The Most Powerful Finance ToolPam Franz
Trust in your money and down you go! But the godly flourish like leaves in spring. – Proverbs 11:28 (NLT)
If a tool existed that would give you a strong sense of control over your finances and help keep your financial stress low, wouldn’t you use it?
If this tool served as a financial road map, showing you clearly how you could live within your means, generously support the causes you care about, and save or invest for future goals, wouldn’t you use it?
What is this magical tool?
Why, of course, it’s the lowly, much maligned, much misunderstood budget — or, as I prefer, cash flow plan.
When some people think of a budget, they think only certain types need one. People with lots of debt. People with a low income.
The wealthy? No way, or so they think.
In fact, one of the most interesting findings from the classic book, The Millionaire Next Door, is that over half of all millionaire households use a budget to guide their finances.
Plan to succeed
Haven’t ever used a budget? You could start today.
A good starting place is to read the article, Zero-Sum Budgeting: Giving Every Dollar a Job. On the resources tab of my site, you’ll find my Recommended Cash Flow Guidelines, which will help you develop your plan.
The guidelines cover four different size households (1-, 2-, 3-, and 4-person households) and nine different incomes, ranging from $30,000 to $150,000. Just find the combination that most closely resembles your circumstances.
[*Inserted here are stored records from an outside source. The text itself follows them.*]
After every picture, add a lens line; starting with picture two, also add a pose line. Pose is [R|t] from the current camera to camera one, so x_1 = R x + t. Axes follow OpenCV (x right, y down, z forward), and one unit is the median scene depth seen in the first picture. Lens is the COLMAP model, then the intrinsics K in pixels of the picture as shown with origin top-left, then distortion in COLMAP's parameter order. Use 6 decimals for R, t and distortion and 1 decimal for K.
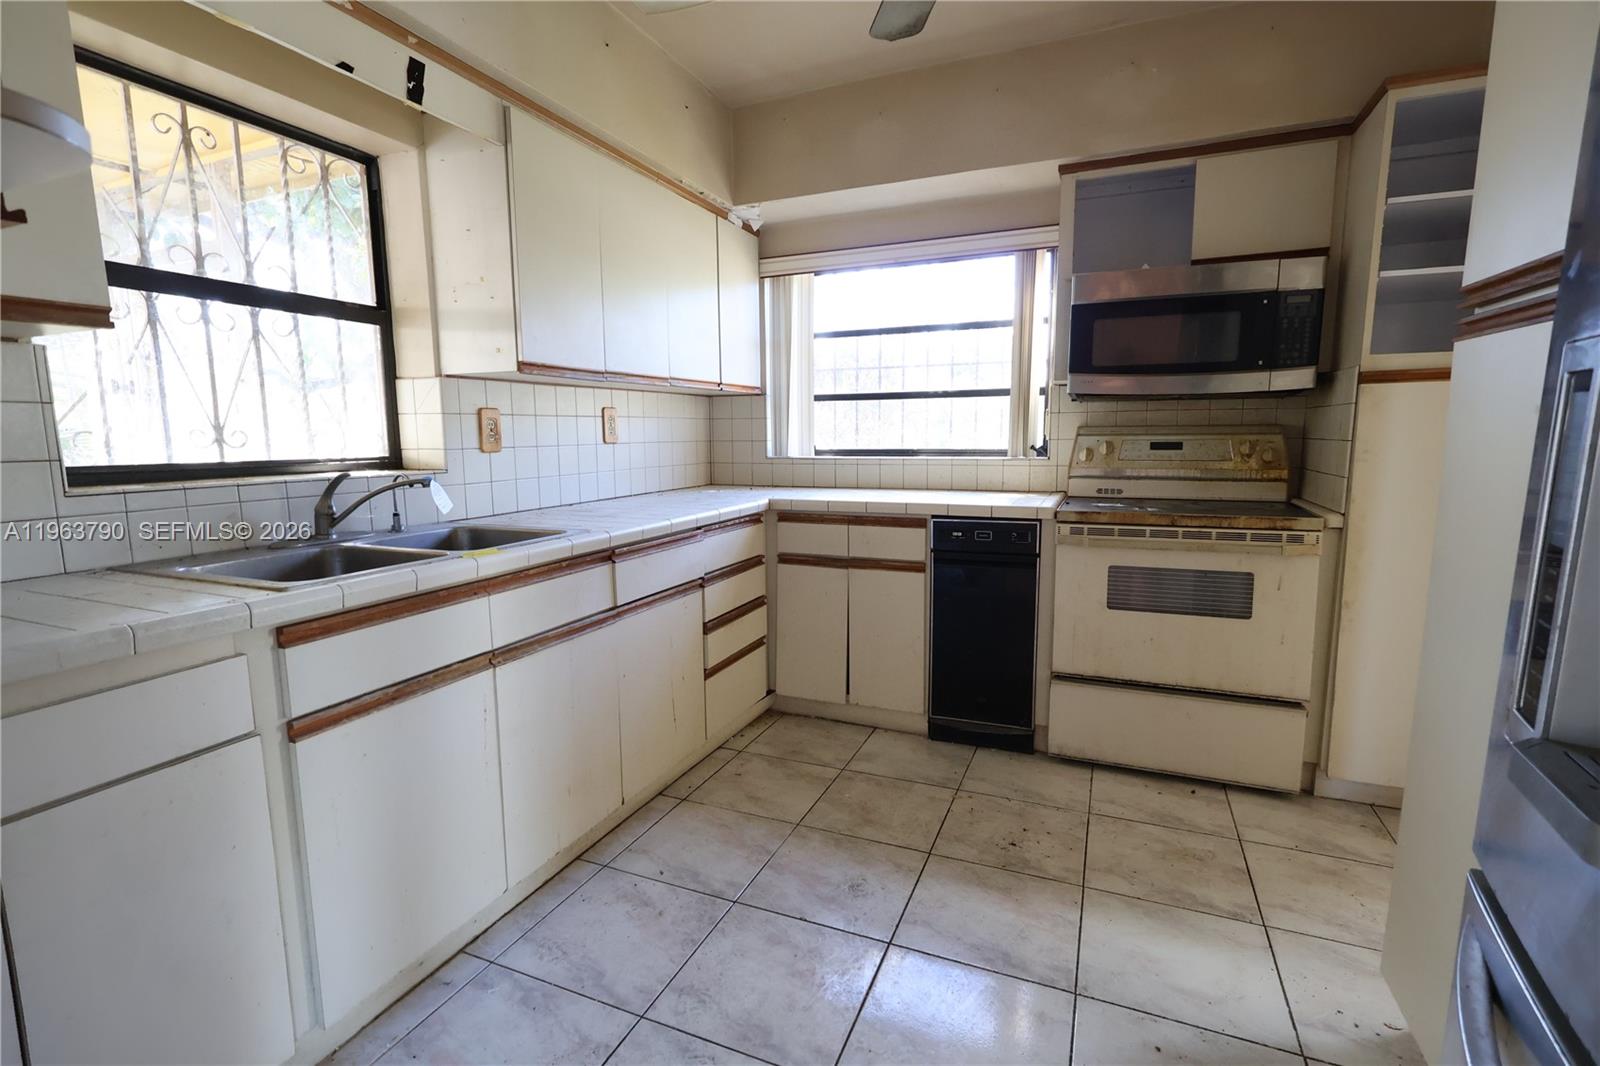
lens RADIAL K [[739.2, 0, 799.7], [0, 739.2, 539.6], [0, 0, 1]] dist [0.000586, -0.000849]
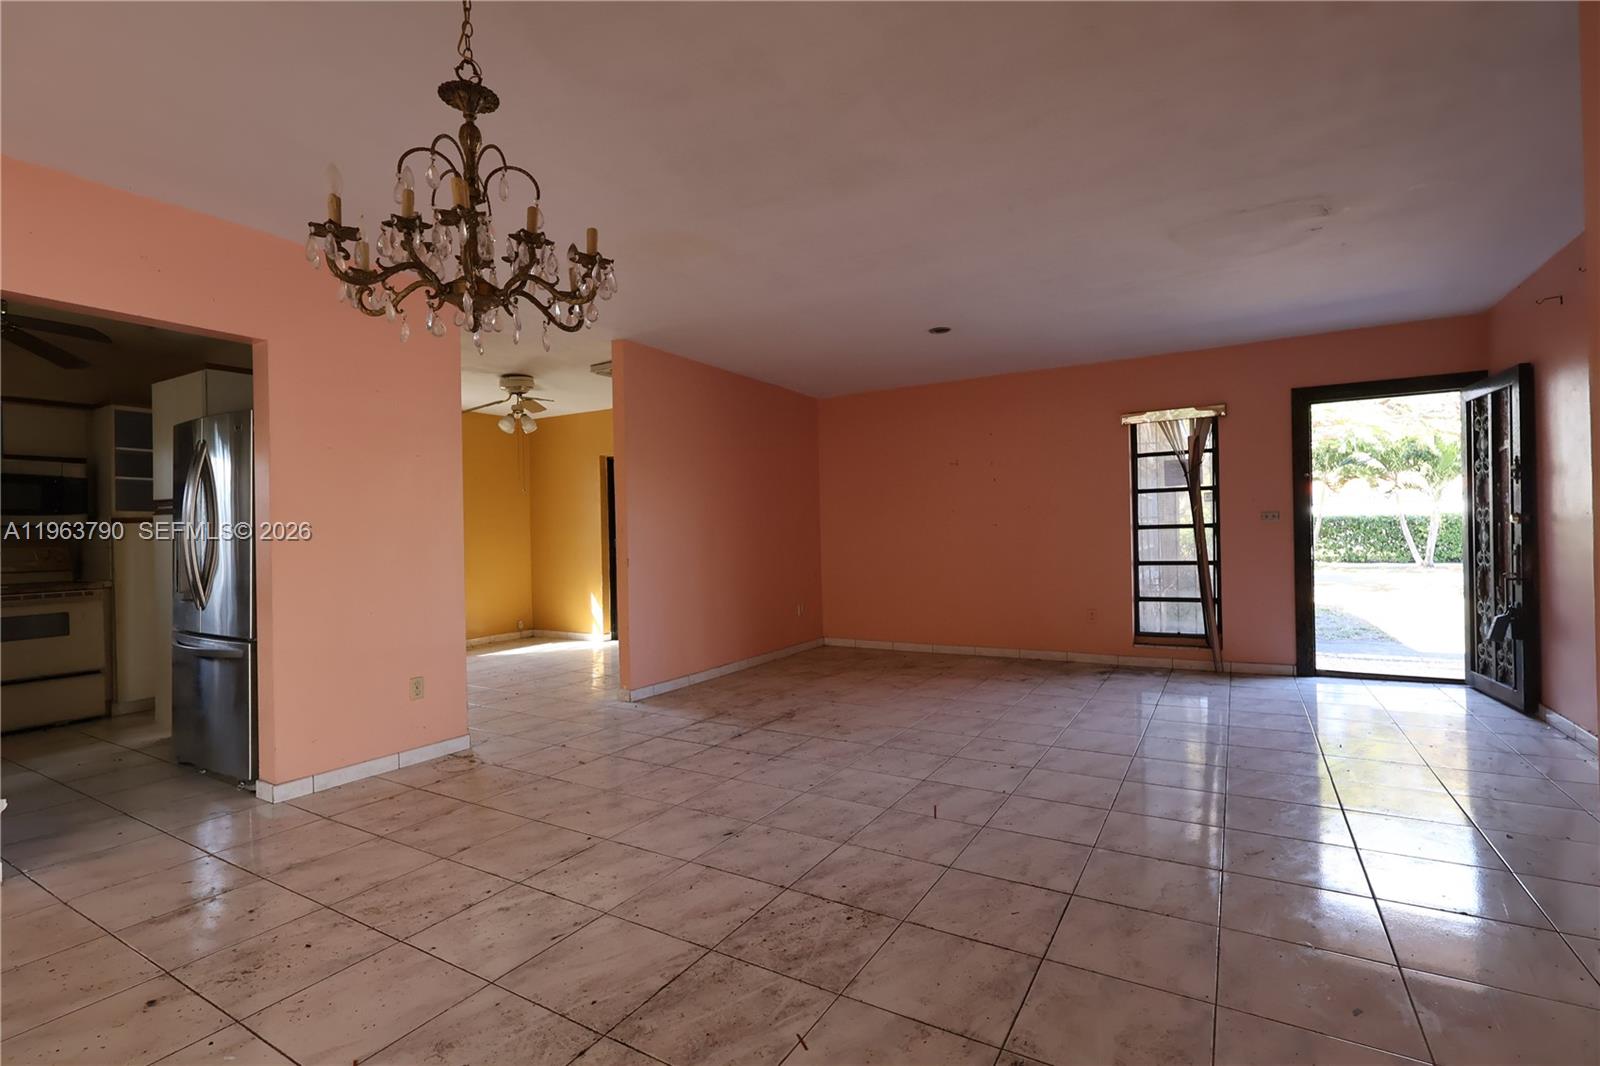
lens RADIAL K [[739.2, 0, 797.2], [0, 739.2, 528.1], [0, 0, 1]] dist [0.000586, -0.000849]
pose [[0.135259, 0.011369, 0.990745, -1.166134], [0.157379, 0.986993, -0.032812, 0.202426], [-0.978231, 0.160361, 0.131710, -1.310618]]
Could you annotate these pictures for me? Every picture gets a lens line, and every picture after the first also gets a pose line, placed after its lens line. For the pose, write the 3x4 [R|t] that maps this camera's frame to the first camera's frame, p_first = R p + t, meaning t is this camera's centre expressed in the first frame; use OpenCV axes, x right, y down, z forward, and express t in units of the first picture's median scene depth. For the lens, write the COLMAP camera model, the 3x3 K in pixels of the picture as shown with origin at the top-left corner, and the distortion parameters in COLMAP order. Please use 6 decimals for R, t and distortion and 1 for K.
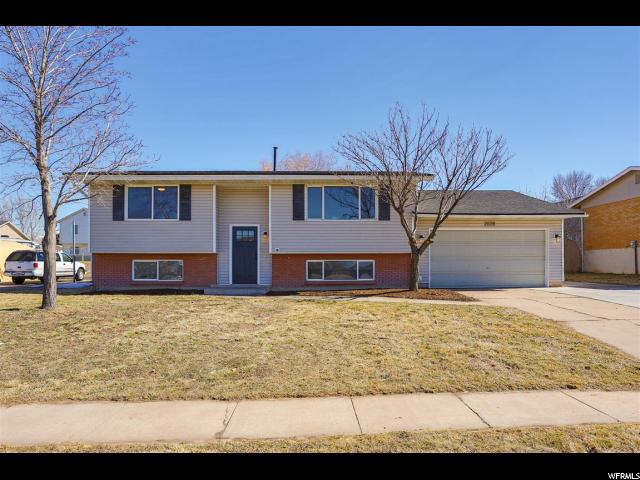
lens RADIAL K [[377.0, 0, 318.6], [0, 377.0, 243.1], [0, 0, 1]] dist [-0.042747, -0.002503]
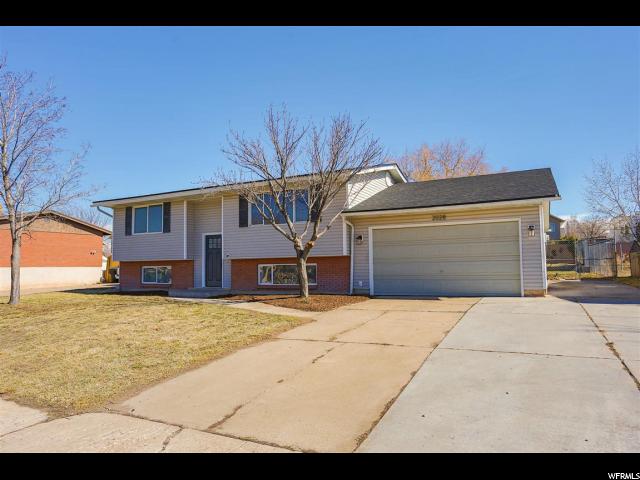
lens RADIAL K [[436.2, 0, 321.4], [0, 436.2, 235.0], [0, 0, 1]] dist [-0.034098, 0.001741]
pose [[0.872483, -0.046584, -0.486418, 0.718665], [0.040577, 0.998914, -0.022883, -0.002116], [0.486956, 0.000228, 0.873426, 0.042775]]
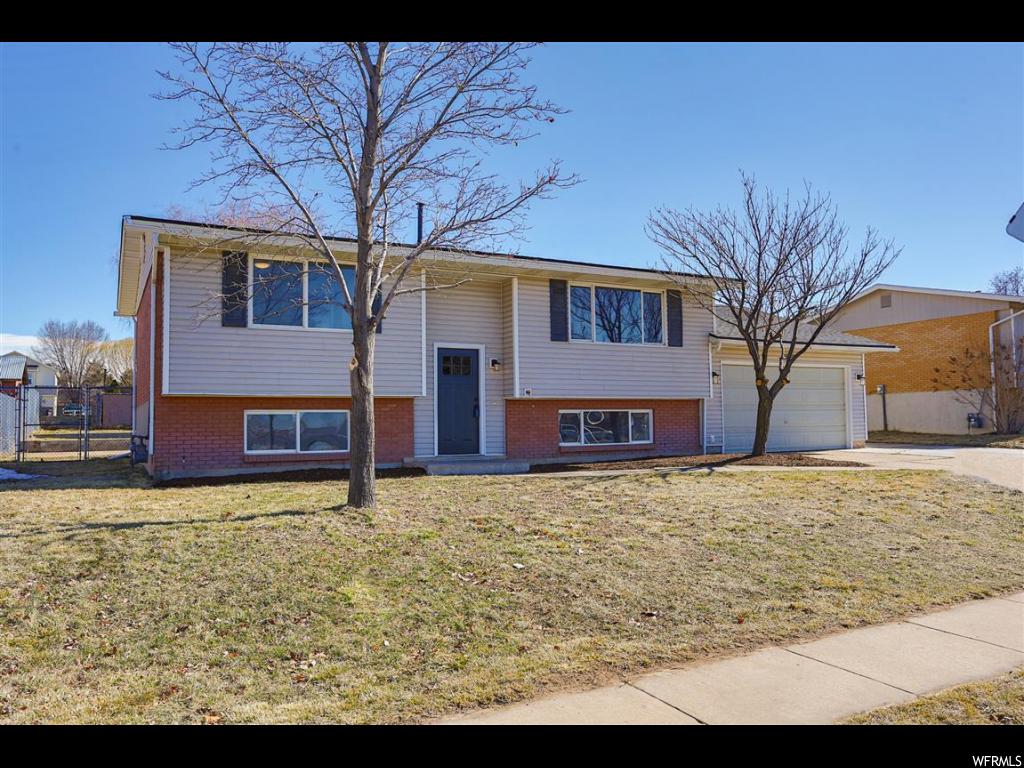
lens RADIAL K [[755.0, 0, 508.9], [0, 755.0, 379.7], [0, 0, 1]] dist [0.000935, 0.001146]
pose [[0.899218, 0.017245, 0.437162, -0.624375], [-0.018559, 0.999827, -0.001267, 0.000840], [-0.437108, -0.006974, 0.899382, -0.013601]]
You’ll see that these are ideal plans, meaning they assume no debt other than a reasonable mortgage. If you have other debts, you’ll have to adjust your spending in other categories to allow for the debt payments.
But, but, but…
Whenever someone comes to me with a financial dilemma — they’re deep in debt, can’t find any money to save, can’t stop fighting about money with their spouse — I always ask whether they’re using a cash flow plan to guide their household finances. Most of the time, the answer is no.
And the “no” is often accompanied by a quizzical look as if I didn’t understand the question. “But what I was really asking…”
I did understand. It’s just that I need more information. Objective, factual information.
To be sure, there’s a ton of emotional stuff involved in managing money — temperaments, moods, stressful circumstances, the emotional imagery used in advertising. We often get in trouble with money when emotion overrides logic.
A well-designed cash flow plan gives us the logical, factual information we need to live within our means, be generous, save and invest, avoid debt, and spend smart. Assuming there’s enough income to meet basic needs, that’s true for every income level and household size.
Are you the type?
I firmly believe everyone would benefit from the use of a budget. Rich or poor, young or old. Everyone.
It isn’t drudgery, and it isn’t something you go on like a diet. It’s simply the single most powerful tool available for successful money management. Why not start putting this tool to work in your life today?
What questions do you have about using a budget?
How might a cash flow plan better equip you to serve God?